**PROMPT:** Everything from the line containing "Deadline: December 5, 2025" through the end of the entries should be output exactly; nothing before it is wanted.

**DATA TO EXAMINE:**
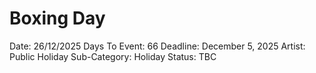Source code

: # Boxing Day

Date: 26/12/2025
Days To Event: 66
Deadline: December 5, 2025
Artist: Public Holiday
Sub-Category: Holiday
Status: TBC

**EXERCISE ANSWER:**
Deadline: December 5, 2025
Artist: Public Holiday
Sub-Category: Holiday
Status: TBC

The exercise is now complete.